Denver-based Pivot Energy sees the new incentives for community solar projects in disadvantaged communities as transformative, and expects to add roughly 20 positions to its workforce of 135 by year’s end, said its CEO, Tom Hunt. Community-based systems are already 80% to 90% of the company’s projects spanning Colorado, New Mexico, Illinois, Minnesota, and New York and the Mid-Atlantic region following its acquisition of Maryland-based SGC Power in August.
The added incentives for projects paying prevailing wages will likely help solar projects compete with other high-wage projects, he said, and attract an even higher quality workforce over time. For electricians, pipe-fitters, and other skilled positions, “it’s going to look really compelling compared to other jobs,” Hunt said. “I think we’ll get really good crews working on solar projects.”
President Joe Biden has taken several actions in recent months to focus resources on low-income housing, including new guidance from the Department of Housing and Urban Development that for the first time will allow families in HUD-assisted rental properties to sign on to community solar projects, action that’s projected to save such families 10% per year on electricity.
But savings can be even higher in some regions. Families signing on to Washington D.C.'s Solar for All program—which has a goal of bringing solar energy benefits to 100,000 of the city’s low- to moderate-income households—in some cases have seen annual savings closer to 50%, according to HUD figures.
The HUD announcement expands on guidance already provided to Washington D.C., Illinois, and New York that determined community net metering credits awarded for participating in solar projects wouldn’t be deemed household income and would be excluded from household income and utility allowance calculations.

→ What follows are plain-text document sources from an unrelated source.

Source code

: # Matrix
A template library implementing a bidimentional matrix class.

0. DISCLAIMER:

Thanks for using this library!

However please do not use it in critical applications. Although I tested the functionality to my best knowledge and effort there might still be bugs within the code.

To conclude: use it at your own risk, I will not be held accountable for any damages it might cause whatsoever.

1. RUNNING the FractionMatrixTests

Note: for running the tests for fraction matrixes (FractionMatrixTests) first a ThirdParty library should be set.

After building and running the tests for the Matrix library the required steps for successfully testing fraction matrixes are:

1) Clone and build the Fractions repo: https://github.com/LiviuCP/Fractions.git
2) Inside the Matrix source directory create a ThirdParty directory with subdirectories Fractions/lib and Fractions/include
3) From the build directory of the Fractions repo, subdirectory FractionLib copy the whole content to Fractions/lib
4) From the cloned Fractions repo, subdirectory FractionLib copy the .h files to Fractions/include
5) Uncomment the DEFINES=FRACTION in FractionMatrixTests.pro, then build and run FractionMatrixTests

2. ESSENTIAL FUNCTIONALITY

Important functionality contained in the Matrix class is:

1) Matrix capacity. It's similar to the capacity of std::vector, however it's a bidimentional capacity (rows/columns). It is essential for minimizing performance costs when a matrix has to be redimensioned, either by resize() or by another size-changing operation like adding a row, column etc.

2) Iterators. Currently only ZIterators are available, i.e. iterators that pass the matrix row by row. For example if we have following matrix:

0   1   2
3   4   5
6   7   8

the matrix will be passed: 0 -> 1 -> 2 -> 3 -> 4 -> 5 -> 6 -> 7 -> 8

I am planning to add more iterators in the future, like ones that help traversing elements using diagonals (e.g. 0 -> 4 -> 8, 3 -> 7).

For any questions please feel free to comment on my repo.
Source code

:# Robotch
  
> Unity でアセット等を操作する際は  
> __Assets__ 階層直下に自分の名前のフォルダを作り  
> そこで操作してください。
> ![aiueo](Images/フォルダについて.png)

That means the credits wouldn’t inadvertently increase housing costs for those participating in various HUD voucher programs.
Solar Option for LIHEAP Aid
Another pilot program launched by the Energy Department and the Department of Health and Human Services will connect Colorado, Illinois, New Jersey, New Mexico, New York, and Washington D.C., to a Community Solar Subscription Platform to allow households receiving benefits under the Low-Income Home Energy Assistance Program (LIHEAP) to reap benefits of reduced utility bills through community solar projects.
“The idea is that LIHEAP funding currently going to utilities should be able to go to solar providers,” said Keegan, the Solar Landscape developer.
Beyond such policy changes, there is significant additional federal funding on its way: The climate package Congress passed includes $60 billion to address environmental equity concerns, including the first-of-its kind $27 billion federal green bank known as the Greenhouse Gas Reduction Fund. It’s to leverage renewable energy and other climate-friendly projects, with $15 billion of that specifically set aside as financial and technical assistance to benefit low-income and disadvantaged communities.
With all of those efforts now in play, there’s little doubt that low-income communities will be eager to participate, said Mike Showalter, a partner in ArentFox Schiff LLP’s environmental group.
“Do I think people are going to do it? Yeah,” Showalter said. “And I think developers are going to be relatively shrewd about presenting opportunities to people.”